***** Records shown *****
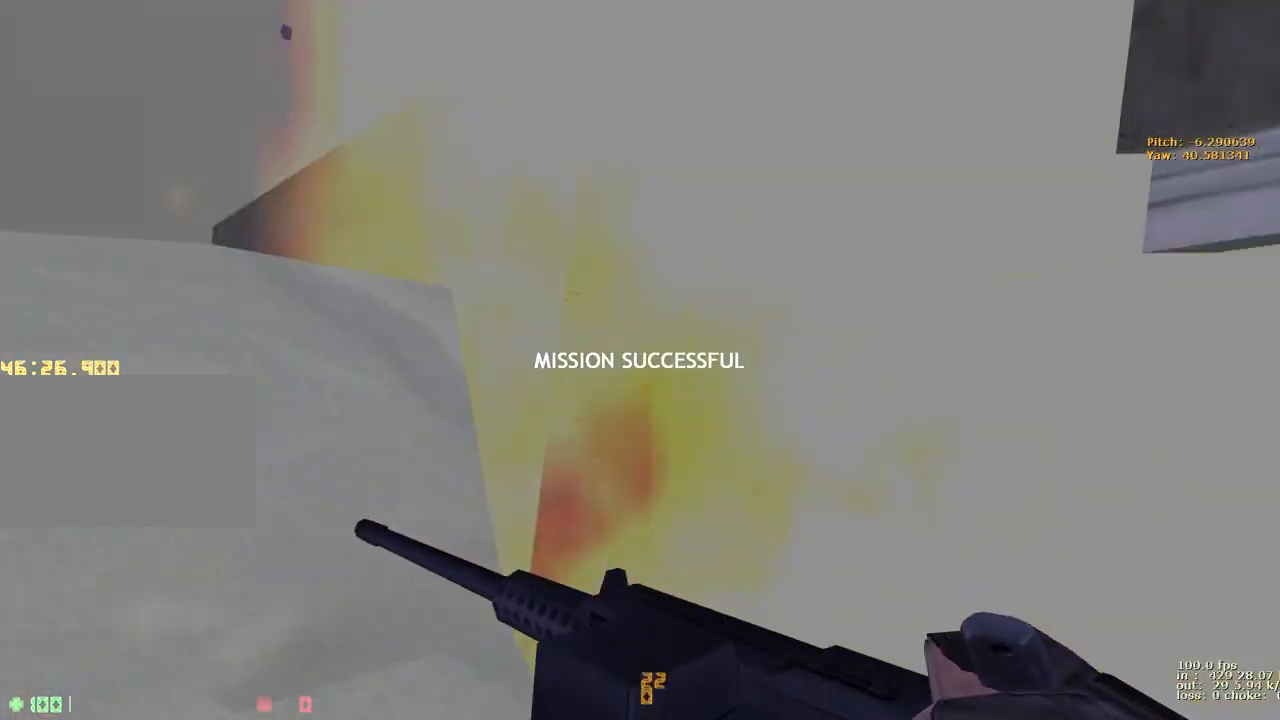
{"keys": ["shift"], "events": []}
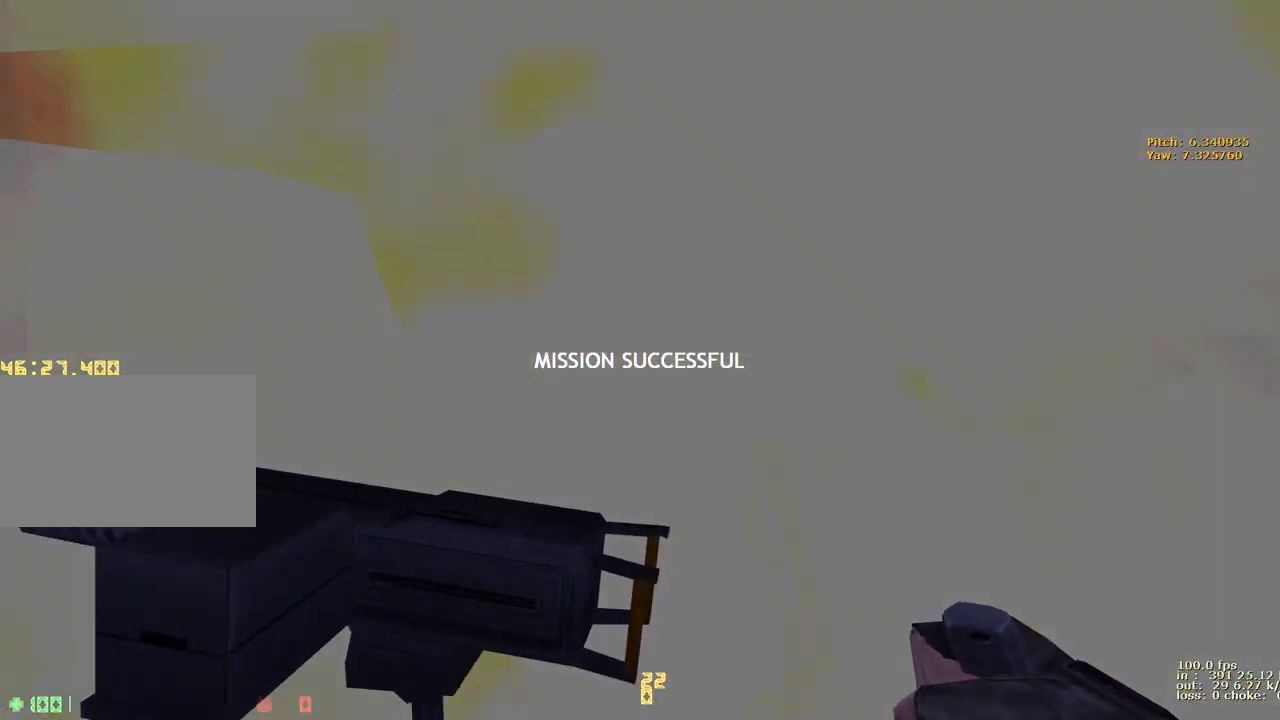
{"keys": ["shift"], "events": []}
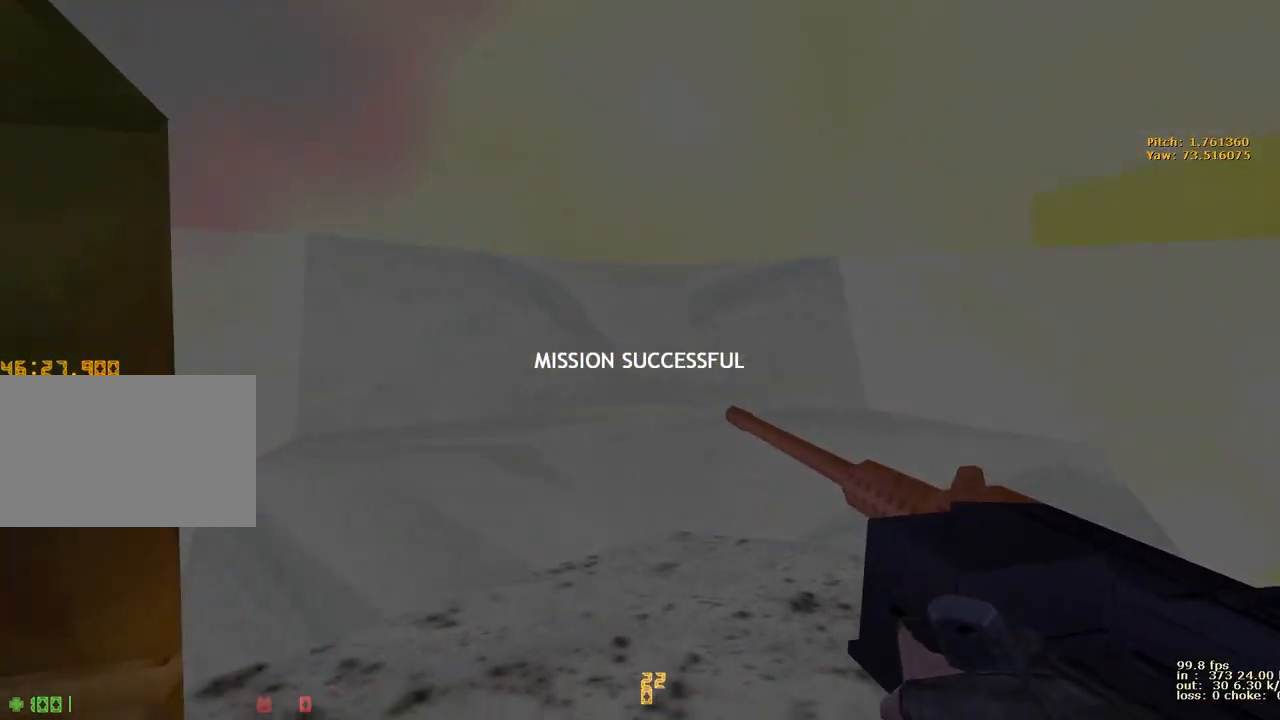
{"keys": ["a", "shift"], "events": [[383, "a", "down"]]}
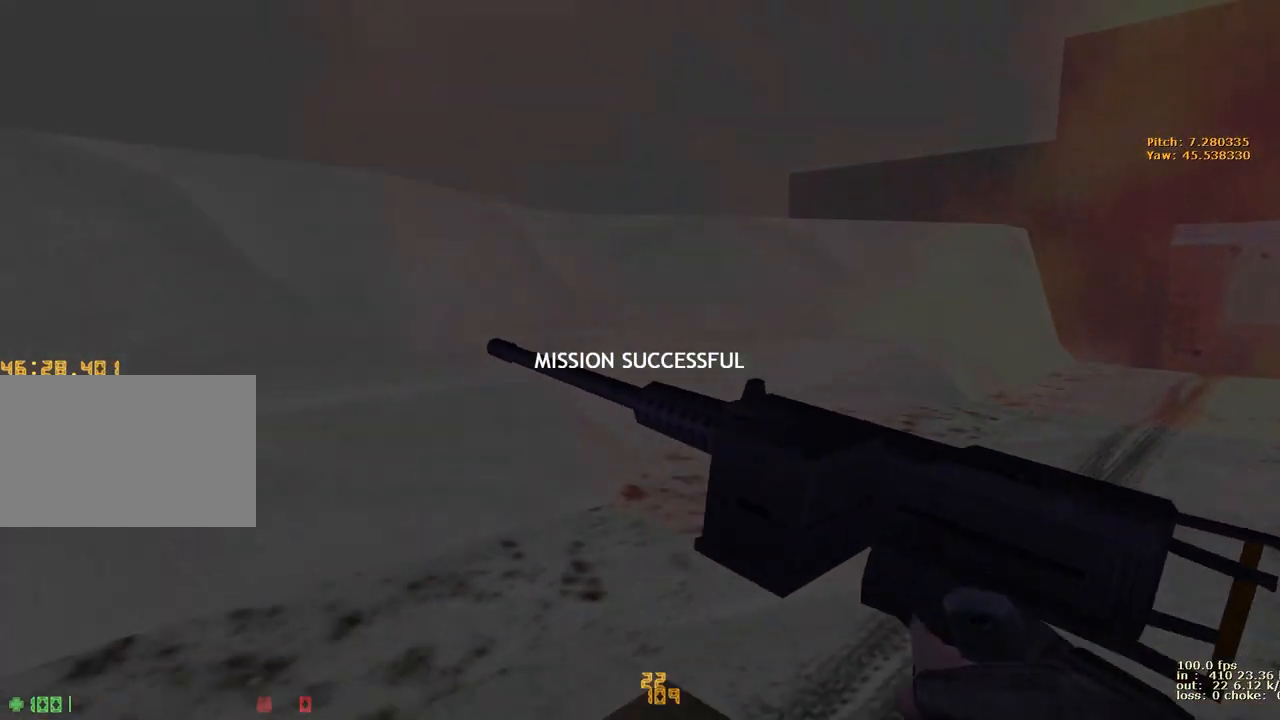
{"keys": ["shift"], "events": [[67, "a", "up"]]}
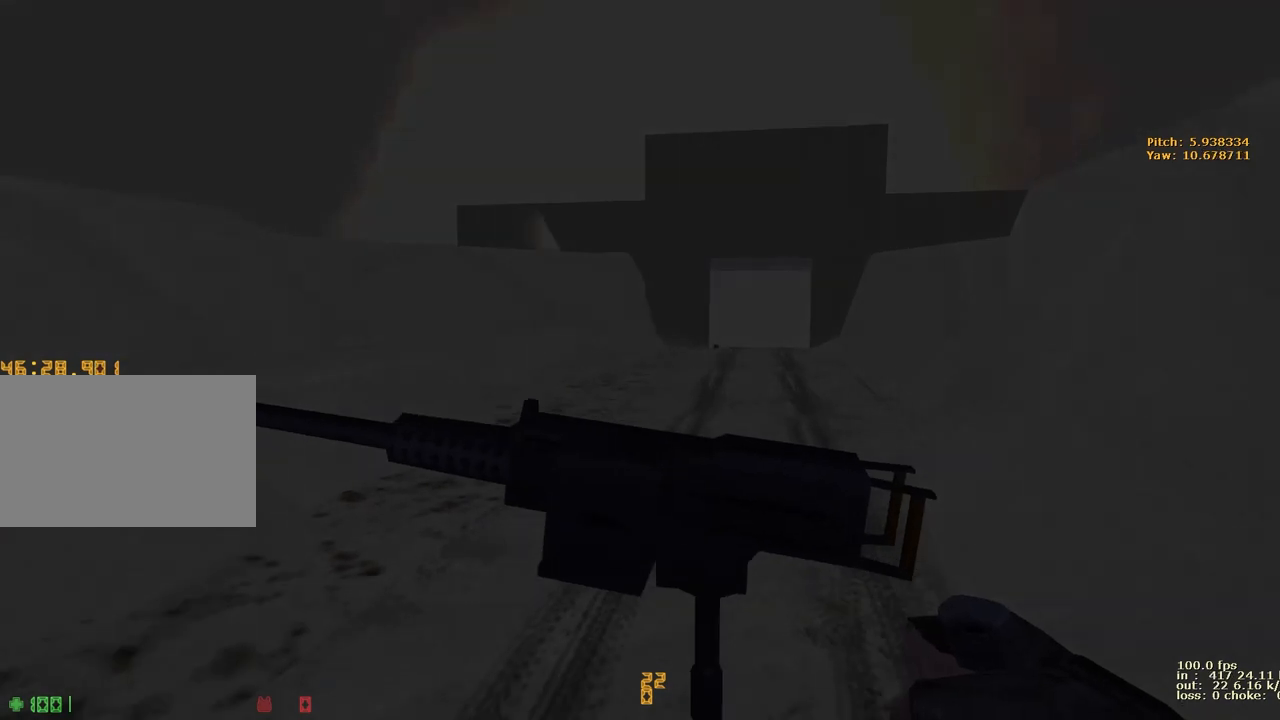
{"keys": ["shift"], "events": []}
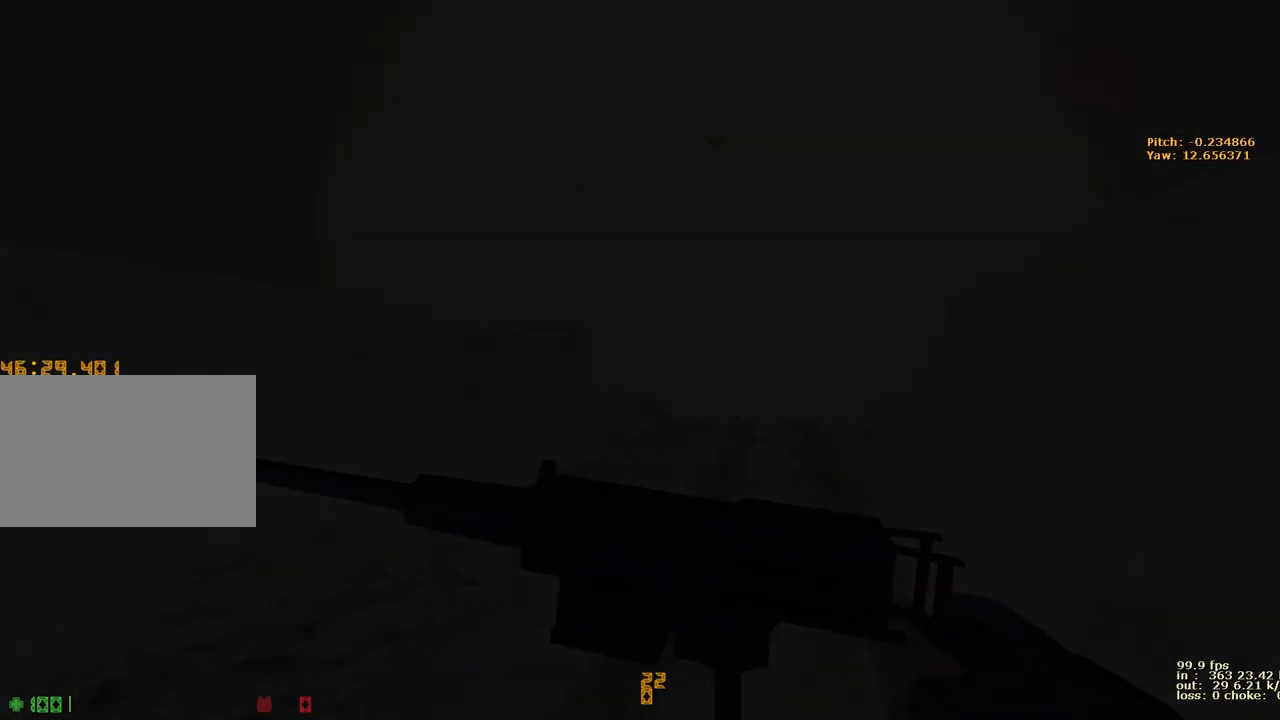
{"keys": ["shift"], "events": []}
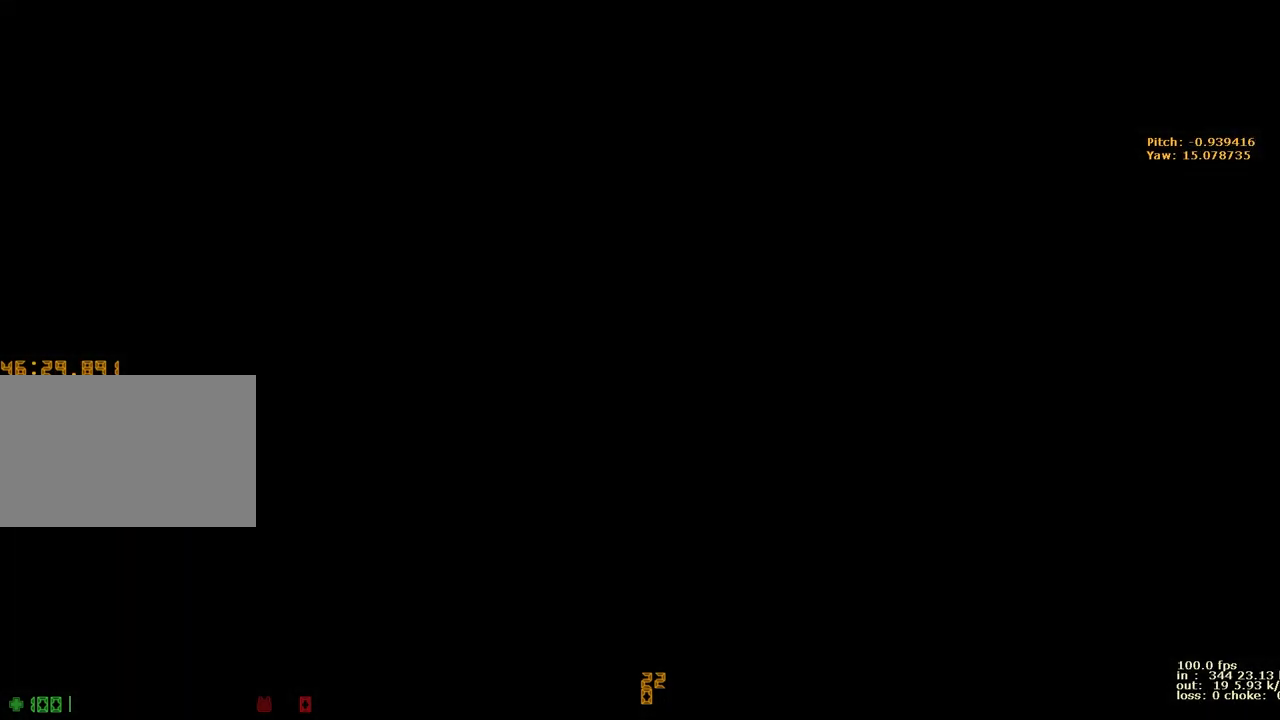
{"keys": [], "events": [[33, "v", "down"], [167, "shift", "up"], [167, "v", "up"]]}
*****
Required work:
Quote the material in full and exactly; do not carry over its pictures.

Answer:
{"keys": ["shift"], "events": []}
{"keys": ["shift"], "events": []}
{"keys": ["a", "shift"], "events": [[383, "a", "down"]]}
{"keys": ["shift"], "events": [[67, "a", "up"]]}
{"keys": ["shift"], "events": []}
{"keys": ["shift"], "events": []}
{"keys": [], "events": [[33, "v", "down"], [167, "shift", "up"], [167, "v", "up"]]}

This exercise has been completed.